[Przechowywane wpisy danych]
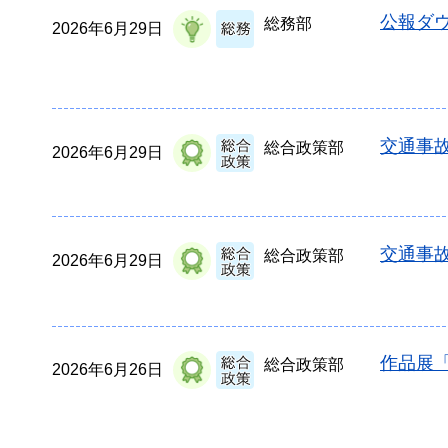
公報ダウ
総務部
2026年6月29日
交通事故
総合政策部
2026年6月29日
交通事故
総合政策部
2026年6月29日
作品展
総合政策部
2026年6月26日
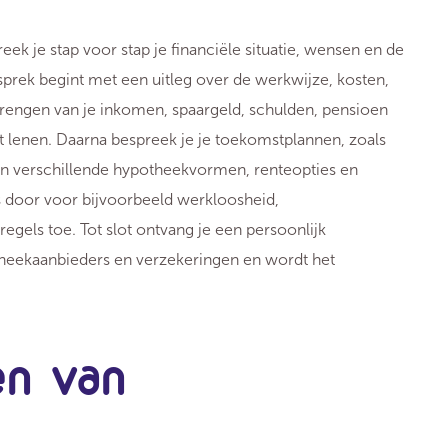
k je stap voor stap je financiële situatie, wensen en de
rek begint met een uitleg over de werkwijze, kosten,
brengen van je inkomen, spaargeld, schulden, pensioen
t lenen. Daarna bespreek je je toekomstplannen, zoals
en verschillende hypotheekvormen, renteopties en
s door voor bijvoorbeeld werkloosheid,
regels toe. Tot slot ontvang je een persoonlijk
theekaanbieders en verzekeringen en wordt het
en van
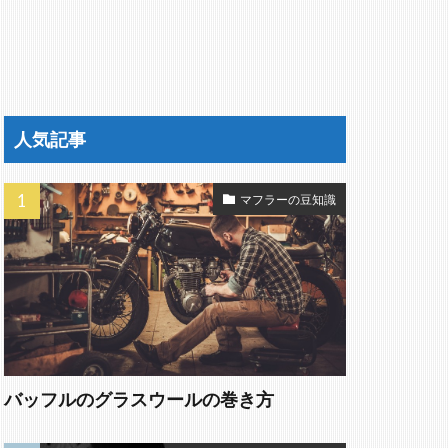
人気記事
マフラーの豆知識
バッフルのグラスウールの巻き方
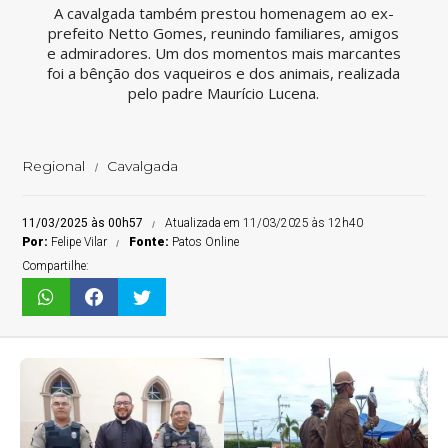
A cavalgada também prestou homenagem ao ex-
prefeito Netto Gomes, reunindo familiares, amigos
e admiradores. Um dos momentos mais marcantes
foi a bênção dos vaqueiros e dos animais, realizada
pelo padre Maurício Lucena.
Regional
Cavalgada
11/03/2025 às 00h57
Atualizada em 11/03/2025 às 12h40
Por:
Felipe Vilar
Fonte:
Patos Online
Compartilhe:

==

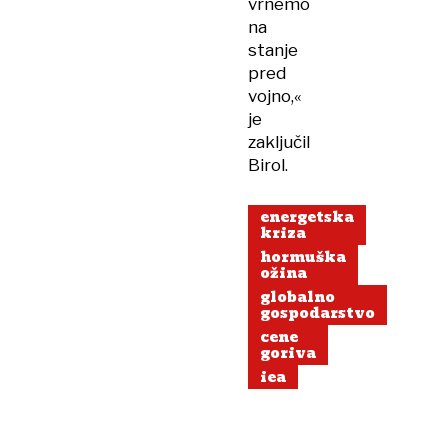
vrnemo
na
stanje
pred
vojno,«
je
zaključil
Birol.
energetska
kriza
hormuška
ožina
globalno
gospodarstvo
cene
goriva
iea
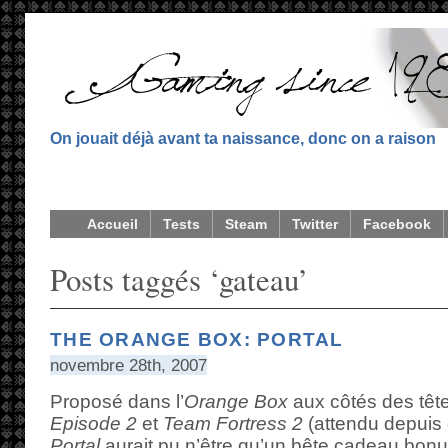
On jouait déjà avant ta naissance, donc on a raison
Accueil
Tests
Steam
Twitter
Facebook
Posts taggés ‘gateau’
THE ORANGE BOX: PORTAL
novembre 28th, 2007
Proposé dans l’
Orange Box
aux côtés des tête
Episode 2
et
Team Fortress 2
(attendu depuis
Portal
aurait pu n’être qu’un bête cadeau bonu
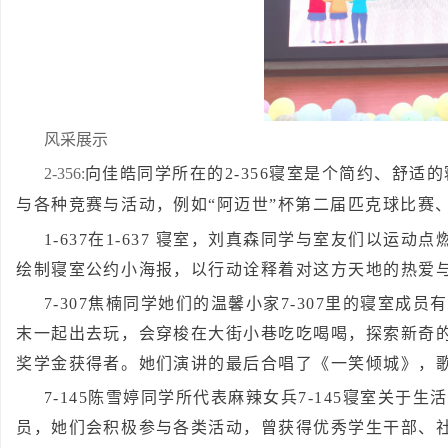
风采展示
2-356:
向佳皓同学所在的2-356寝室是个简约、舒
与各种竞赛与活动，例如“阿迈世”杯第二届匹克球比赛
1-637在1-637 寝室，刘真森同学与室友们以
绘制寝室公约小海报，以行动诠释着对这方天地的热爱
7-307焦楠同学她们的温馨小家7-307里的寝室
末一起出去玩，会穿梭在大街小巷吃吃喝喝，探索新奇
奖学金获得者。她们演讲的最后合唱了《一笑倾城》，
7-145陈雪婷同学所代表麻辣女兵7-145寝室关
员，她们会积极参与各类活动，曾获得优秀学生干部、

• [Zadanie]:
Proszę przekształcić w tabelę Markdown z kolumnami „Nr” i „Tekst” wiersze zapisów od wiersza zawierającego „A cavalgada também” do wiersza zawierającego „11/03/2025 às 00h57” włącznie, z pominięciem pustych wierszy.

• [Wynik ćwiczenia]:
| Nr | Tekst |
|---|---|
| 1 | A cavalgada também prestou homenagem ao ex- |
| 2 | prefeito Netto Gomes, reunindo familiares, amigos |
| 3 | e admiradores. Um dos momentos mais marcantes |
| 4 | foi a bênção dos vaqueiros e dos animais, realizada |
| 5 | pelo padre Maurício Lucena. |
| 6 | Regional |
| 7 | Cavalgada |
| 8 | 11/03/2025 às 00h57 |